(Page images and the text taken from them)
# # # # #
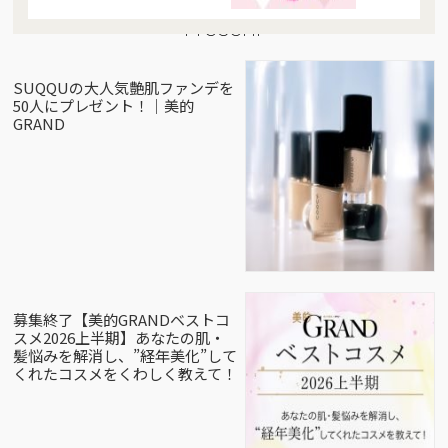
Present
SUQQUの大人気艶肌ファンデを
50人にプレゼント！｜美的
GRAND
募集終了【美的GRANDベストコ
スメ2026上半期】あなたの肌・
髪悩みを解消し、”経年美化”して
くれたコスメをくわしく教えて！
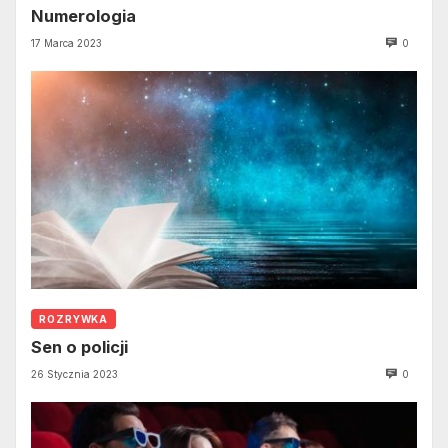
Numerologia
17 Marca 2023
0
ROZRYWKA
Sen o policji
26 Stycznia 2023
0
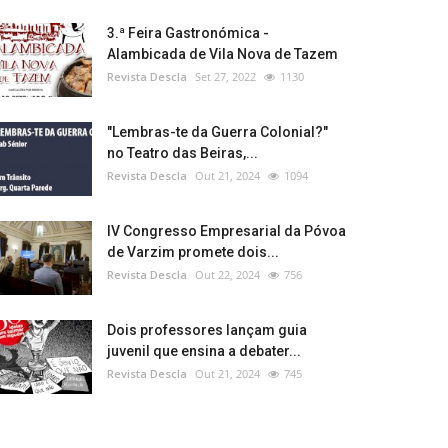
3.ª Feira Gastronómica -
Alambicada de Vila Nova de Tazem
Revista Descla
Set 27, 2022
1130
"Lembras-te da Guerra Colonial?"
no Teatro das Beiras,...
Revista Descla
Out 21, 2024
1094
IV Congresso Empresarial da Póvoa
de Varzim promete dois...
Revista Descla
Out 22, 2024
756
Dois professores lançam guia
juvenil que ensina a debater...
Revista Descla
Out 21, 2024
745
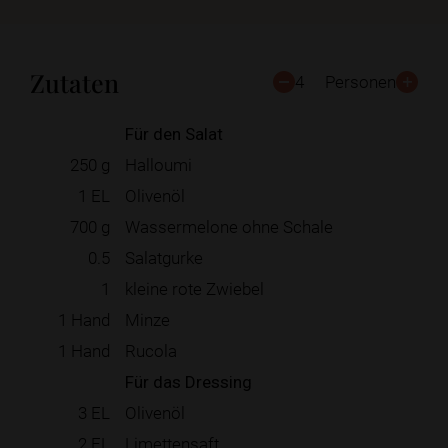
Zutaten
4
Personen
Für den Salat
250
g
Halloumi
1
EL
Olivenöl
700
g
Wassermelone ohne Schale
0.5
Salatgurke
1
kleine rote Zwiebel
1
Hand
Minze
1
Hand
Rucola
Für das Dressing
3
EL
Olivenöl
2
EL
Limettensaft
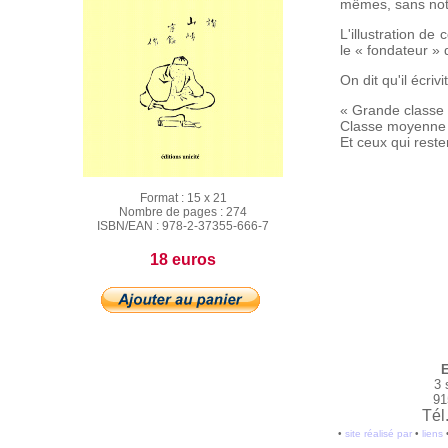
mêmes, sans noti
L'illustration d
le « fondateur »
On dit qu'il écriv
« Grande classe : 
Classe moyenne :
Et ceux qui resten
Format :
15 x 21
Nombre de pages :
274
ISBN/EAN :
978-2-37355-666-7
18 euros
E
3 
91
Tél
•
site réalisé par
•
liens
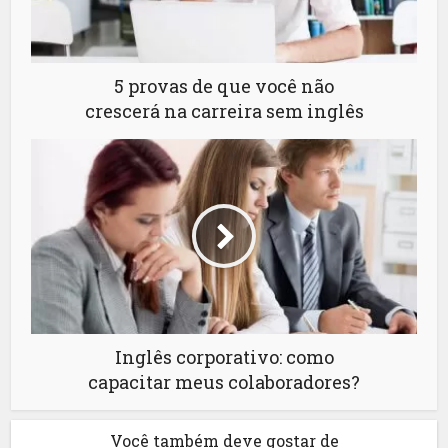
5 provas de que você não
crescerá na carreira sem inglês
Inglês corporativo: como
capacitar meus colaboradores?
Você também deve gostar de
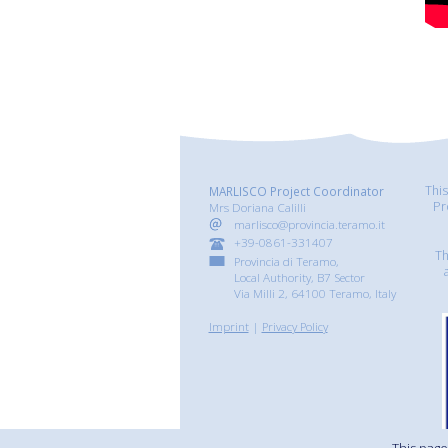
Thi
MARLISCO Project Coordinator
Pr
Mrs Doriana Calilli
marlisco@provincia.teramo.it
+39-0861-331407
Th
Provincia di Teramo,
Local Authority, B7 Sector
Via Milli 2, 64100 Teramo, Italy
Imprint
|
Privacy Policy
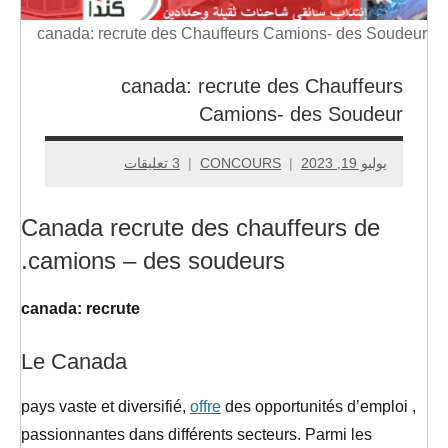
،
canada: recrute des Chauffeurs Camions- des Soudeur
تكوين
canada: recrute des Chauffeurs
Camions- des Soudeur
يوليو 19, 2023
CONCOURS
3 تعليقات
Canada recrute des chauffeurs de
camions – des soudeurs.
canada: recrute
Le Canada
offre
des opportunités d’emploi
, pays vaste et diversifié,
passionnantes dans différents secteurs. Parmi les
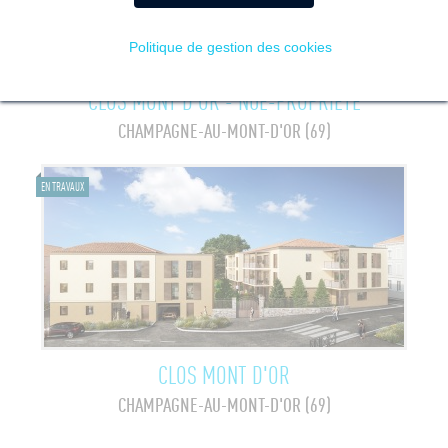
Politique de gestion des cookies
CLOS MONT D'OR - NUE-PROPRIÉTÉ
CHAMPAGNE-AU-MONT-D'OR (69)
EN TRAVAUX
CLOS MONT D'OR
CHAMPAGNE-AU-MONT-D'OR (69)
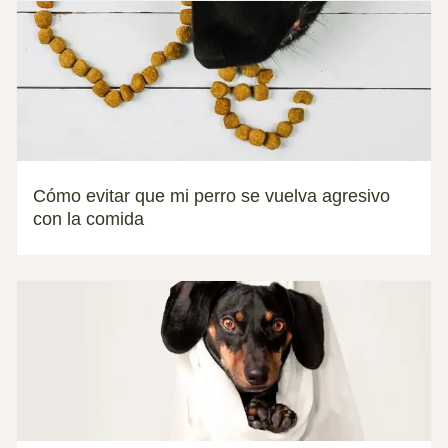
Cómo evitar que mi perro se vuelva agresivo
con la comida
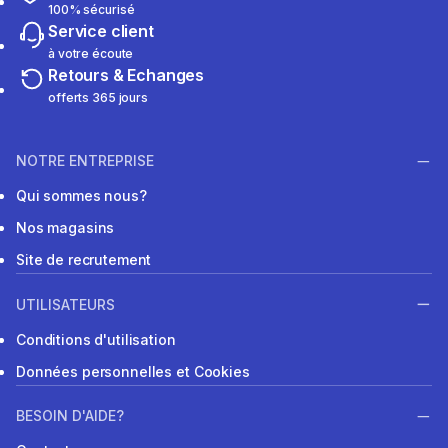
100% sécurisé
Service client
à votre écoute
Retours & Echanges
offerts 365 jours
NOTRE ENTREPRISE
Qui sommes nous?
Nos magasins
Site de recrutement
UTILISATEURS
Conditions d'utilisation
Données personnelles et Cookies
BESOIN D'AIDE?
# # # # #
TASK BRIEF -> From the items above, copy each line that contains the string "MONT".

WRITTEN RESPONSE ->
CLOS MONT D'OR - NUE-PROPRIÉTÉ
CHAMPAGNE-AU-MONT-D'OR (69)
CLOS MONT D'OR
CHAMPAGNE-AU-MONT-D'OR (69)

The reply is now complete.